Case ID: mass_11/html/0273-01.html
Source: Caselaw Access Project
Author: {"author": "\n      By the Court.\n    ", "license": "Public Domain", "url": "https://static.case.law/"}
Date Created: 2024-08-24T03:29:51.129683

Nelly Pixley versus Caleb Bennett.
    It is no defence to a demand of dower that the demandant has released her right to a stranger.
    This was a writ of dower unde nihil habet, in which the said Nelly demands her reasonable dower in certain lands situate in the town of Lee, in this county, of which her late husband, Clark Pixley, was seised in fee during the coverture.
    * The tenant pleads in bar that the demandant, on [ * 299 j the Idth of October, 1809, by her deed of that date, scaled, &c., and in Court to be produced, for a valuable consideration, remised, released, and forever quitclaimed, to the said Caleb all claim or demand on account of dower, or any claim to the premises described.
    The demandant craves oyer of the said deed, which being had, the deed purported, in consideration of 35 dollars paid to the demandant by John Freeze, of Lee, and Timothy Edwards, of Stock-bridge, to give, grant, bargain, sell, alien, release, convey, and confirm, to the said John and Timothy, their heirs, &c., all her right of dower in all the lands of her said late husband, lying in the town of Lee, in equal moieties, with full power to demand and possess the same, with a covenant of warranty against all persons claiming under her. Dated October 14, 1809. And thereupon the demandant demurs to the tenant’s said plea in bar; and the tenanf joins in demurrer.
    
      
      Mills, for the tenant,
    contended that this deed, though not made to the tenant, was an effectual bar to the demandant’s claim of dower in any of her husband’s lands in Lee. Having once released her claim, she is forever estopped to demand dower, whoever may be in possession of the lands.
    
      Whiting for the demandant.
   By the Court.

The deed relied on to bar the demandant shows no privity of estate, or connection of any kind between her and the tenant. It cannot avail the tenant in this action.

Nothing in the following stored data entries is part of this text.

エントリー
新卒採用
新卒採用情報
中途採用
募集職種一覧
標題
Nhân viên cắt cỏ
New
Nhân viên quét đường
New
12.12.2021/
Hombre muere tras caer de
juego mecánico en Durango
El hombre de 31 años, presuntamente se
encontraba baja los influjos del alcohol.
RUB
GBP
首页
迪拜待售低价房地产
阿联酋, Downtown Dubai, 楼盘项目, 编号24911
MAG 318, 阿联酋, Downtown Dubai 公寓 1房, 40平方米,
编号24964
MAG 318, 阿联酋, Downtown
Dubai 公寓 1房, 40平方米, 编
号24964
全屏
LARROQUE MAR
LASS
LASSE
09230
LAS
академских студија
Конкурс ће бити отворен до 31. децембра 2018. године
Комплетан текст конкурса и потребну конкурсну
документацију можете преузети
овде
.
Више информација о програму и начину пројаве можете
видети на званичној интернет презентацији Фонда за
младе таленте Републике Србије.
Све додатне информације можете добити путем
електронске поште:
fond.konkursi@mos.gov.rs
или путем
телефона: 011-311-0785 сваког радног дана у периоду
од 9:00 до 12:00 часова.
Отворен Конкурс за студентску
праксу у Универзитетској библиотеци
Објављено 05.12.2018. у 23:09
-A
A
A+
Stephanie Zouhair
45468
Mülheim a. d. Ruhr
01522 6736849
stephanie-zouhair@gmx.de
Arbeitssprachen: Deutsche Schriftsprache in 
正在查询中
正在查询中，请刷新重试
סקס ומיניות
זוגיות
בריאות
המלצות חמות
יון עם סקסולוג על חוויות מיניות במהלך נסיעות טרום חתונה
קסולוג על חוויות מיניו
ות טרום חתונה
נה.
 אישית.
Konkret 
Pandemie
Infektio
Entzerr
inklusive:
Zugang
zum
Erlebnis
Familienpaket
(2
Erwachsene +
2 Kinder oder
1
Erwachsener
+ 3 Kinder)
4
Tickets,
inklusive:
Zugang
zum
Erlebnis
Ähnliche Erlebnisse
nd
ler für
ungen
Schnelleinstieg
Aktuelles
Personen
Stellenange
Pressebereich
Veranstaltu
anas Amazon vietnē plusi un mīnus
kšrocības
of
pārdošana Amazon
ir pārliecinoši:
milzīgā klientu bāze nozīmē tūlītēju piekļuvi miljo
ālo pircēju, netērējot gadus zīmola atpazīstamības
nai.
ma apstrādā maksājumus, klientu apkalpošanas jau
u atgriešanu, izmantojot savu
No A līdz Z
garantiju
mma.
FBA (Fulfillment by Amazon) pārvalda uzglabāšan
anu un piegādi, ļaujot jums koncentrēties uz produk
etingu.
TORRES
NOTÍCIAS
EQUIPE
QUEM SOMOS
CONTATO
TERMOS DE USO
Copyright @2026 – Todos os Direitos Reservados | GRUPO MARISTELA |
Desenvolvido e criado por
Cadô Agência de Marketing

Plea in bar adjudged bad. 
      
      
        Dewey, J., having been of counsel in this cause, did not sit in the hearing or adjudication thereof.
     
      
      
         Park on Dower, 334. — Gooch vs. Atkins, 14 Mass. Rep. 378. — Gould vs. Newman, 6 Mass. Rep. 239. — Davis vs. Hayden & Al. 9 Mass. Rep. 514.— Gibson vs. Crehore, 5 Pick. 146.